**Excerpted passage**
This work has been accepted for publication in Communications in Nonlinear Science and Numerical Simulation and is available as [18].

Parabolic bursting, spike-adding, dips and slices in a minimal model

Participants : Mathieu Desroches, Jean-Pierre Françoise [LJLL, Sorbonne Université, Paris] , Martin Krupa [LJAD, UCA, Inria MathNeuro] .

A minimal system for parabolic bursting, whose associated slow flow is integrable, is presented and studied both from the viewpoint of bifurcation theory of slow-fast systems, of the qualitative analysis of its phase portrait and of numerical simulations. We focus the analysis on the spike-adding phenomenon. After a reduction to a periodically forced one-dimensional system, we uncover the link with the dips and slices first discussed by J.E. Littlewood in his famous articles on the periodically forced van der Pol system.

This work has been published in Mathematical Modelling of Natural Phenomena and is available as [26].

Anticipation via canards in excitable systems

Participants : Elif Köksal Ersöz [INSERM, Rennes, Inria MathNeuro] , Mathieu Desroches, Claudio Mirasso [University of the Balearic Islands, Spain] , Serafim Rodrigues [Ikerbasque & Basque Center for Applied Mathematics, Spain] .

Neurons can anticipate incoming signals by exploiting a physiological mechanism that is not well understood. This article offers a novel explanation on how a receiver neuron can predict the sender's dynamics in a unidirectionally-coupled configuration, in which both sender and receiver follow the evolution of a multi-scale excitable system. We present a novel theoretical viewpoint based on a mathematical object, called canard, to explain anticipation in excitable systems. We provide a numerical approach, which allows to determine the transient effects of canards. To demonstrate the general validity of canard-mediated anticipation in the context of excitable systems, we illustrate our framework in two examples, a multi-scale radio-wave circuit (the van der Pol model) that inspired a caricature neuronal model (the FitzHugh-Nagumo model) and a biophysical neuronal model (a 2-dimensional reduction of the Hodgkin-Huxley model), where canards act as messengers to the senders' prediction. We also propose an experimental paradigm that would enable experimental neuroscientists to validate our predictions. We conclude with an outlook to possible fascinating research avenues to further unfold the mechanisms underpinning anticipation. We envisage that our approach can be employed by a wider class of excitable systems with appropriate theoretical extensions.

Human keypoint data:
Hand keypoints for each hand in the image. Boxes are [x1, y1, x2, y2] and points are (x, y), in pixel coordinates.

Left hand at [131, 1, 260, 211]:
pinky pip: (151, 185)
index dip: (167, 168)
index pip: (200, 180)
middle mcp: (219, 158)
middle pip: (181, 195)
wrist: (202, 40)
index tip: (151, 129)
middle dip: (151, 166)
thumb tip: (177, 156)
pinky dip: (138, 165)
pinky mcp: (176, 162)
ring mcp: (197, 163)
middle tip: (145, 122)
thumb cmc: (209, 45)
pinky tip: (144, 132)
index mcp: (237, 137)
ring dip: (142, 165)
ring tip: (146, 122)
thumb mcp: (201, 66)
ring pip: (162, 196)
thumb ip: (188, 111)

**Exercise requirements**
**A.** Answer these questions from the excerpt on slow-fast and excitable systems:
(i) Who first discussed dips and slices, in his articles on the periodically forced van der Pol system?
(ii) Which institution is listed for Claudio Mirasso?
(iii) What is the name of the mathematical object used to explain anticipation in excitable systems?
**B.** Write a continuation of the excerpt on slow-fast and excitable systems, starting after its final sentence.
The records play no part in this work.

**Numbered answers**
**A.**
(i) J.E. Littlewood
(ii) University of the Balearic Islands, Spain
(iii) Canard

**B.**
This work has been published in Chaos: An Interdisciplinary Journal of Nonlinear Science and is available as [28].

Canard-induced complex oscillations in an excitatory network

Participants : Elif Köksal Ersöz, Mathieu Desroches, Antoni Guillamon [Polytechnic University of Catalunya, Spain] , John Rinzel [Center for Neural Science and Courant Institute of Mathematical Sciences, New York University, USA] , Joel Tabak [University of Exeter, UK] .

In this work we have revisited a rate model that accounts for the spontaneous activity in the developing spinal cord of the chicken embryo [69]. The dynamics is that of a classical square-wave burster, with alternation of silent and active phases. Tabak et al. [69] have proposed two different three-dimensional (3D) models with variables representing average population activity, fast activity-dependent synaptic depression and slow activity-dependent depression of two forms. In [66], [67], [68] various 3D combinations of these four variables have been studied further to reproduce rough experimental observations of spontaneous rhythmic activity. In this work, we have first shown the spike-adding mechanism via canards in one of these 3D models from [69] where the fourth variable was treated as a control parameter. Then we discussed how a canard-mediated slow passage in the 4D model explains the sub-threshold oscillatory behavior which cannot be reproduced by any of the 3D models, giving rise to mixed-mode bursting oscillations (MMBOs); see [10]. Finally, we related the canard-mediated slow passage to the intervals of burst and silent phase which have been linked to the blockade of glutamatergic or GABAergic/glycinergic synapses over a wide range of developmental stages [68].

This work has been submitted for publication and is available as [12].